The sea raged. The rain beat down. Darkness shrouded the small stone folly. On the first floor, underneath a blanket of burlap, the monk who had taken the name Brother Vincent dreamed of a gold-rimmed pocket watch.
The dream was always the same. The hands of the watch were always traveling backward, quickening into a spinning blur. In the glass, he could see time passing. Ten years of prayer. Ten years of solitude. Ten years of life without Elizabeth.
When the hands stopped, she was always there. Her flashing green eyes. Her soft red hair. Cradling a child that belonged to them both. It was a girl, and when he reached out and touched her hand her tiny pink fingers would curl around his thumb and there was joy in his heart, and truth, and light.
Light.
It swam above him. Through the voiles of his eyelids, it pushed the night aside. There was a clink of metal. Or was it glass? Vibration in the floorboards. Footfall? How? His eyes half flickered. There was Brother Bernard, kneeling by the window, still muttering softly in prayer. When the thunder broke and the rain had come, shattering the air in a wall of leaden drops, he had chosen to shelter here, in the folly. For six long hours, he had asked his Lord in heaven for guidance.
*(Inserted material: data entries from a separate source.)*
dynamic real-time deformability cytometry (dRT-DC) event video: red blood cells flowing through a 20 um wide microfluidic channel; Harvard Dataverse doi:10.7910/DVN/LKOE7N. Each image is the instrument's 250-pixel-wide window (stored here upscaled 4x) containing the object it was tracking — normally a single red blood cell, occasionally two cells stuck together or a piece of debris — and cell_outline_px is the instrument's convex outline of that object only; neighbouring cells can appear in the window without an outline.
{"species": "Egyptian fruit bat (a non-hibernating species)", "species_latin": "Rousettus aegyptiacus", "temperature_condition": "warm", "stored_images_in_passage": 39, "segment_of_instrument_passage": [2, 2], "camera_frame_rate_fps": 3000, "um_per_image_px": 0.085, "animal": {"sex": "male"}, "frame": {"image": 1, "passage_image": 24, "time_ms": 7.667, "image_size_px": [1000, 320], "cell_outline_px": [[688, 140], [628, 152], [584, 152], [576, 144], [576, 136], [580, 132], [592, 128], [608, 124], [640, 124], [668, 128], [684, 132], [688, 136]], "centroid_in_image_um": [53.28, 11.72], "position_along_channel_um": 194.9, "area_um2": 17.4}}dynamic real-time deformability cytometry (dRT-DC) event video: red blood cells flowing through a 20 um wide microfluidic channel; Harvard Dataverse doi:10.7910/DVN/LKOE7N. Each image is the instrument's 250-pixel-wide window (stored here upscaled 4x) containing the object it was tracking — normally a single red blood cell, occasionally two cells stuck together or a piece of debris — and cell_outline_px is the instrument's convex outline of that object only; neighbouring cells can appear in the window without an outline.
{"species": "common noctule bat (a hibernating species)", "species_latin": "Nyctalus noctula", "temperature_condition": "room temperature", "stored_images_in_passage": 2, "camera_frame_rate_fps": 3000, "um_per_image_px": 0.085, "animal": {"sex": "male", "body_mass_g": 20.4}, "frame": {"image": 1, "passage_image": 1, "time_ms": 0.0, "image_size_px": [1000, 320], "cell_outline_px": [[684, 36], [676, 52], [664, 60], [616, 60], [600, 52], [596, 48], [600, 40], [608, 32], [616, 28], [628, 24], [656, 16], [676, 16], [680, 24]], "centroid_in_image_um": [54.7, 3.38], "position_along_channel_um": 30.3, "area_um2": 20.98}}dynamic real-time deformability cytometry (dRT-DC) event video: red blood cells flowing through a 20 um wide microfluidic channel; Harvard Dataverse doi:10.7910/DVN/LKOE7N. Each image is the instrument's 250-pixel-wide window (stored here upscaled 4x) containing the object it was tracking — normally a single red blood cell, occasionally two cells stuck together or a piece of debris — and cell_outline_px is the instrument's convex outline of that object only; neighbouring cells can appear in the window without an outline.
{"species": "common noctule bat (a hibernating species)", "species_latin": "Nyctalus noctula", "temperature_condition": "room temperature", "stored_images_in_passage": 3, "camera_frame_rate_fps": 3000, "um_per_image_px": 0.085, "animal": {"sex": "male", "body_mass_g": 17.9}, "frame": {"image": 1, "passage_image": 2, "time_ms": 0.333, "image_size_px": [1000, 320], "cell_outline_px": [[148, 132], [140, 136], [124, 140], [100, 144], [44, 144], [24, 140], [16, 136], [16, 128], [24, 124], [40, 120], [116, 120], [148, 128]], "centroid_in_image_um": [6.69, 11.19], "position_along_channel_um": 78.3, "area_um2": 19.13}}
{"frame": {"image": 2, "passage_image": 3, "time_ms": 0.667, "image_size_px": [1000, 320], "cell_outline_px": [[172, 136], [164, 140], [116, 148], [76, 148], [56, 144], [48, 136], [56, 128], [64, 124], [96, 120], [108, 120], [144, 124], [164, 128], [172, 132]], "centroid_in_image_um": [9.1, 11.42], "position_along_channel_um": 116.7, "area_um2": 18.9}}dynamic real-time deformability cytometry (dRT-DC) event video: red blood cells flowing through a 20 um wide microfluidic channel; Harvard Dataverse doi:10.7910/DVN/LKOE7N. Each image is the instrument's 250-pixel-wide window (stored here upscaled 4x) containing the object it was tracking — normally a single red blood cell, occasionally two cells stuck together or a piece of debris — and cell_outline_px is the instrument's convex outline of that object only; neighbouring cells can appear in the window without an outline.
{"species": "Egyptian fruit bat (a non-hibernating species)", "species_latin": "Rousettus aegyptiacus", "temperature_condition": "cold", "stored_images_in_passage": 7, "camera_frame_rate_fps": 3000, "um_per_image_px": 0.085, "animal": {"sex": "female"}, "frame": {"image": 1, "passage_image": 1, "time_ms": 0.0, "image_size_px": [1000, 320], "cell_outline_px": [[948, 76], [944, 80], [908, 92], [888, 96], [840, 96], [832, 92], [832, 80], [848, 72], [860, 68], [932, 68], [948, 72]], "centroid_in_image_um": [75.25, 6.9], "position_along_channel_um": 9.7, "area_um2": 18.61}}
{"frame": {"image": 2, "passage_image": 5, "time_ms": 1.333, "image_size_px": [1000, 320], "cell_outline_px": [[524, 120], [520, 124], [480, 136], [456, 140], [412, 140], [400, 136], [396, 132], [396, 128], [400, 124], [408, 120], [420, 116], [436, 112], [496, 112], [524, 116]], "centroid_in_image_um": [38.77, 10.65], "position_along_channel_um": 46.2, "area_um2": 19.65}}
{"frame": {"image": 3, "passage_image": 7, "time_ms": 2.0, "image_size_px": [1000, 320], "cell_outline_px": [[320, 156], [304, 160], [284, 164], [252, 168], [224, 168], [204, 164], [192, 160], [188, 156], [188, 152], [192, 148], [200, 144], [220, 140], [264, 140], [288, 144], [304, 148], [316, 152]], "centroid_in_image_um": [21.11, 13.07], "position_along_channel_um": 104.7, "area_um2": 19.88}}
It had come in the form of Abbot Hugo.
“Wake him,” the abbot’s voice said.
Vincent rolled over. Six of the Order. Two with lanterns, swinging on poles. “What is this?” he said. He flashed a glance at Brother Bernard. A green light flickered off a small silver object in the fat monk’s palm. It was a cell phone.
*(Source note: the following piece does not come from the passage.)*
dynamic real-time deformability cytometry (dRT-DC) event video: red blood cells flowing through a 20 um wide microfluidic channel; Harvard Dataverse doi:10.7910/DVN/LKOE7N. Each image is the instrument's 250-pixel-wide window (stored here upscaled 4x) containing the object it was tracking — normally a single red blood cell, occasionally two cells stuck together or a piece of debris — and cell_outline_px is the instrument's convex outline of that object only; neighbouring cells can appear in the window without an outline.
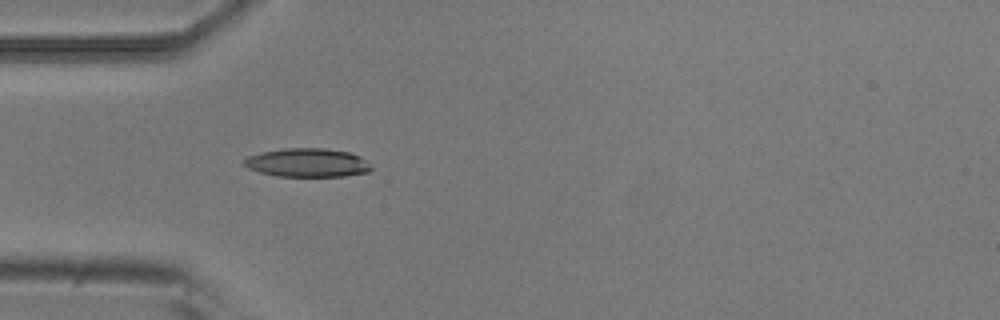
{"species": "common noctule bat (a hibernating species)", "species_latin": "Nyctalus noctula", "temperature_condition": "room temperature", "stored_images_in_passage": 1, "camera_frame_rate_fps": 3000, "um_per_image_px": 0.085, "animal": {"sex": "male", "body_mass_g": 20.5, "forearm_length_mm": 52.5}, "frame": {"image": 1, "passage_image": 1, "time_ms": 0.0, "image_size_px": [1000, 320], "cell_outline_px": [[372, 168], [368, 172], [344, 176], [276, 176], [260, 172], [248, 168], [240, 164], [240, 160], [248, 156], [260, 152], [284, 148], [324, 148], [348, 152], [360, 156]], "centroid_in_image_um": [26.04, 13.82], "position_along_channel_um": 59.0, "area_um2": 21.33}}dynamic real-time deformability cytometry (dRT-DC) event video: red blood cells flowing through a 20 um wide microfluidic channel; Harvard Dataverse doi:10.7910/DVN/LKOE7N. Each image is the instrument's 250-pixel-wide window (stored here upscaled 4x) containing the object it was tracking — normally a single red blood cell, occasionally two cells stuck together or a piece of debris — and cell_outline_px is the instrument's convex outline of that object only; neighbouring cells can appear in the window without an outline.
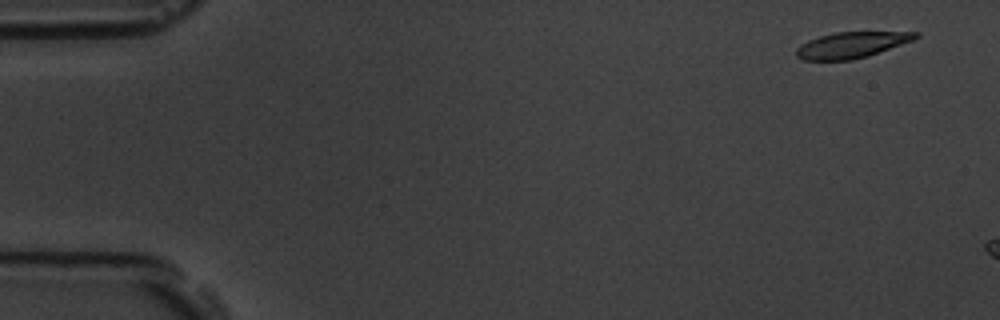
{"species": "common noctule bat (a hibernating species)", "species_latin": "Nyctalus noctula", "temperature_condition": "room temperature", "stored_images_in_passage": 3, "camera_frame_rate_fps": 3000, "um_per_image_px": 0.085, "animal": {"sex": "male", "body_mass_g": 19.5, "forearm_length_mm": 54.6}, "frame": {"image": 1, "passage_image": 1, "time_ms": 0.0, "image_size_px": [1000, 320], "cell_outline_px": [[920, 36], [912, 40], [868, 56], [852, 60], [804, 60], [796, 56], [796, 48], [800, 44], [808, 40], [820, 36], [836, 32], [920, 32]], "centroid_in_image_um": [72.35, 3.82], "position_along_channel_um": 12.7, "area_um2": 17.92}}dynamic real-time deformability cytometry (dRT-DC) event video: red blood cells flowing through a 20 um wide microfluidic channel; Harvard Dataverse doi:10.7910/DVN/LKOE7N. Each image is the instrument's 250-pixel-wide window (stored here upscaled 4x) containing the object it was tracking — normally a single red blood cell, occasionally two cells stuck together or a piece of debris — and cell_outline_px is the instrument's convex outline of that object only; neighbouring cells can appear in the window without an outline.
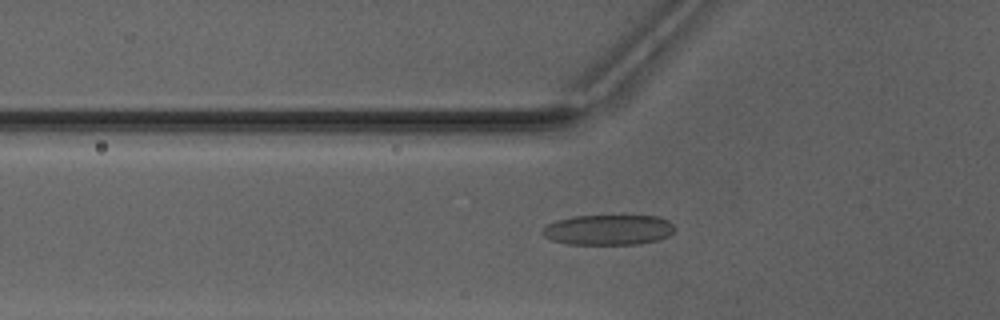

“NO!” Vincent launched himself toward the trapdoor, but was caught by Brother Malcolm Cornelius, an ex-marine, a man of great strength.
“Do not
make me tie you,” the abbot said, images of lanterns in his sad brown eyes. “We have the beast captured and bound.”
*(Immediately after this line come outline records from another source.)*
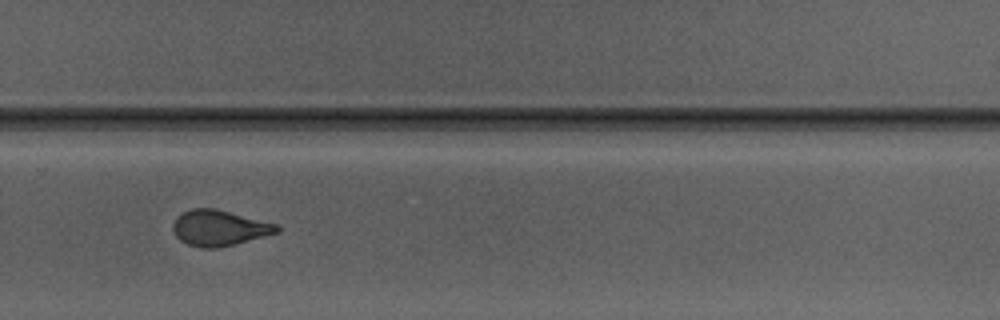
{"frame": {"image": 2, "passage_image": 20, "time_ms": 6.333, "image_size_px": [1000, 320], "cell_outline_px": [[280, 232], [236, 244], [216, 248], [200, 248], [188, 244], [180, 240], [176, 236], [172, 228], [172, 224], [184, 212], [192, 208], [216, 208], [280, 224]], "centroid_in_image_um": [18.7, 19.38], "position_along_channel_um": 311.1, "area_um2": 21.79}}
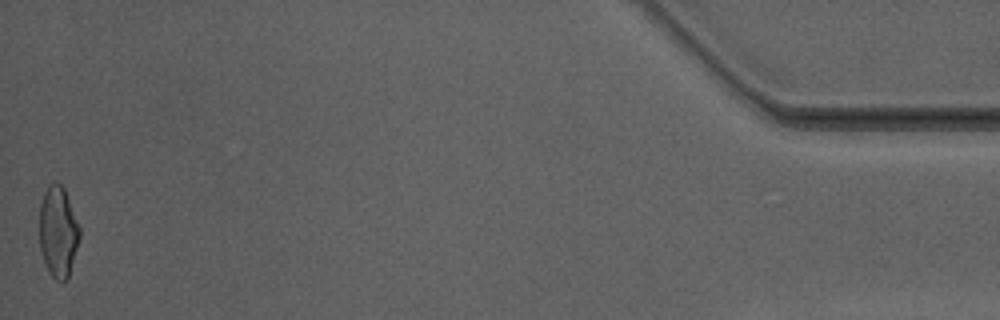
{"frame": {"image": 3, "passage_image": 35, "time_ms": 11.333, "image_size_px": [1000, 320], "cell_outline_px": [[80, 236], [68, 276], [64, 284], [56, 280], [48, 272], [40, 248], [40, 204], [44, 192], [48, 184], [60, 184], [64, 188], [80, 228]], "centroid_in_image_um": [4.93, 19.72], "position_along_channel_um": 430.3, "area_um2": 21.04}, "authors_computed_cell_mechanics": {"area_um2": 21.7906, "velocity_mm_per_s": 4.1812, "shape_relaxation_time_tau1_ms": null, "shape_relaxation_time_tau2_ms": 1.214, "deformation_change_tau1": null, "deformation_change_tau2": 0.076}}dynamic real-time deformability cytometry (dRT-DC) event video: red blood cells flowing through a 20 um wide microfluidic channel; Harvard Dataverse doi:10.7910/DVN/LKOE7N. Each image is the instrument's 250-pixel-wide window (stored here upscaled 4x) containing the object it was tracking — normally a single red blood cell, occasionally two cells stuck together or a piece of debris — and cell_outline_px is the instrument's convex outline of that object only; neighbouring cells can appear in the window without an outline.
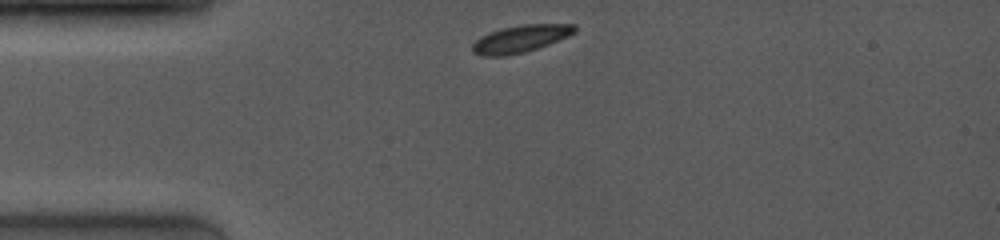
{"species": "common noctule bat (a hibernating species)", "species_latin": "Nyctalus noctula", "temperature_condition": "room temperature", "stored_images_in_passage": 5, "camera_frame_rate_fps": 4000, "um_per_image_px": 0.085, "animal": {"sex": "female", "body_mass_g": 19.0, "forearm_length_mm": 53.3}, "frame": {"image": 1, "passage_image": 1, "time_ms": 0.0, "image_size_px": [1000, 240], "cell_outline_px": [[576, 32], [568, 36], [548, 44], [524, 52], [508, 56], [480, 56], [472, 52], [472, 44], [480, 36], [488, 32], [500, 28], [520, 24], [576, 24]], "centroid_in_image_um": [44.2, 3.29], "position_along_channel_um": 40.8, "area_um2": 16.42}}
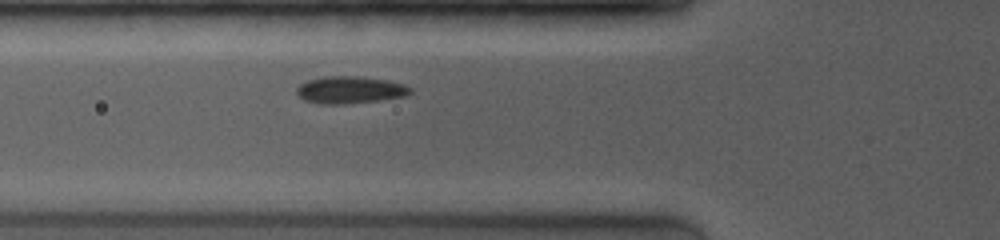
{"frame": {"image": 2, "passage_image": 5, "time_ms": 2.0, "image_size_px": [1000, 240], "cell_outline_px": [[412, 92], [404, 96], [380, 100], [344, 104], [320, 104], [304, 100], [296, 92], [296, 88], [300, 84], [308, 80], [324, 76], [356, 76], [384, 80], [404, 84], [412, 88]], "centroid_in_image_um": [29.73, 7.64], "position_along_channel_um": 96.1, "area_um2": 17.92}}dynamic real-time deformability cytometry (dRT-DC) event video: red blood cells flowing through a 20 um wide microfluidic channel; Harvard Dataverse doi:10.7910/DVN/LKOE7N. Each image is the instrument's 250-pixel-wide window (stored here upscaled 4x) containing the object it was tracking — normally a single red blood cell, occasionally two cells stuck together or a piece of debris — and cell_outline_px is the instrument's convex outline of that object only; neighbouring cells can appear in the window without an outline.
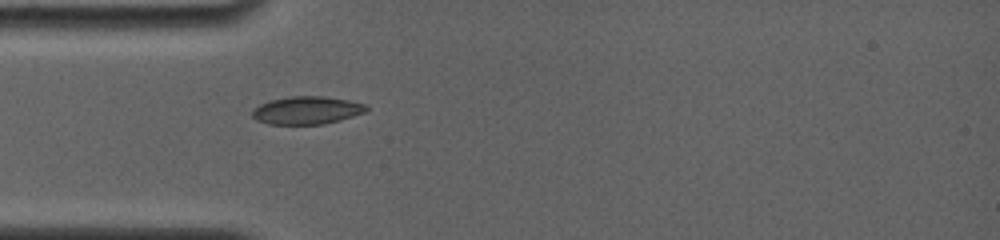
{"species": "common noctule bat (a hibernating species)", "species_latin": "Nyctalus noctula", "temperature_condition": "room temperature", "stored_images_in_passage": 2, "camera_frame_rate_fps": 4000, "um_per_image_px": 0.085, "animal": {"sex": "female", "body_mass_g": 19.0, "forearm_length_mm": 56.7}, "frame": {"image": 1, "passage_image": 2, "time_ms": 0.75, "image_size_px": [1000, 240], "cell_outline_px": [[368, 108], [364, 112], [340, 120], [324, 124], [268, 124], [256, 120], [252, 116], [252, 108], [260, 104], [272, 100], [292, 96], [324, 96], [348, 100], [368, 104]], "centroid_in_image_um": [26.07, 9.37], "position_along_channel_um": 58.9, "area_um2": 18.5}}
“You don’t know what you’re doing. Set him free,” said Vincent, so fraught with anger that the words left his mouth on a bubble of froth.
Brother Bernard, crying tears of remorse, crossed himself.
“Abbot.” Brother Peter, a monk with too little skin for his cheeks and the posture of a vulture from the shoulder blades up, stepped into view. In his hands was a wooden box. He opened the lid to reveal a stack of papers. “This was in the roof space, hidden by burlap.”
Abbot Hugo nodded. He removed the top sheet and read the first words: Housing Available. His brow creased into a puzzled frown. “We searched your cell,” he said to Brother Vincent, who was tugging without hope against the grip of Brother Malcolm. “There were only blank papers in your desk. You lied to me, brother — to protect this miscreant you found in the caverns.”
“Please,” Vincent begged. “A few more days and the creature will be gone.”
The abbot’s disbelief was barely hidden as he said, “Where to, brother?”
“The Arctic wilderness. If you stop this, we are all endangered.”
Abbot Hugo tilted his head, his beard brushing through the neckstrings of his cowl. With a sigh, he dropped the sheet back into the box and gestured Brother Peter to take it away. He studied Brother Vincent with a mixture of compassion, suspicion, and regret. Mostly regret. He stepped up close, close enough to whisper in the younger man’s ear. “What has become of you, Arthur?” he said.
Vincent whispered back. “For the love of God, give the claw to the dragon.”
Abbot Hugo stood away and switched his gaze to Brother Malcolm. “Take him to the abbey and lock him in his cell.”
49 TOOTH OF RAGNAR, SAME DAY
She was a mile out to sea, or rather out to ice, trying to establish where the dragon’s head lay in relation to the snow-packed contours of the island, when the Fain arrived. It could not be seen, but she felt it approach. So fast, so close, there was no time to react.